Record extracts -
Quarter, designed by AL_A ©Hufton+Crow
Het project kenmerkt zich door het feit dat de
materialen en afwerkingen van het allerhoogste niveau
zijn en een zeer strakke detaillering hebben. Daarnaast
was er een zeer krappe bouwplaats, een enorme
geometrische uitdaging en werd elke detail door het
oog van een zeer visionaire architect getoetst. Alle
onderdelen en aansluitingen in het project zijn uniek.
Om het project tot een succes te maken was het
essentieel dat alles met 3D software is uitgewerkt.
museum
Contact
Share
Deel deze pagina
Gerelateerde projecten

Task to complete -
Your answer should be a single number, the count of lines in the listing that contain "zeer".

Solution -
3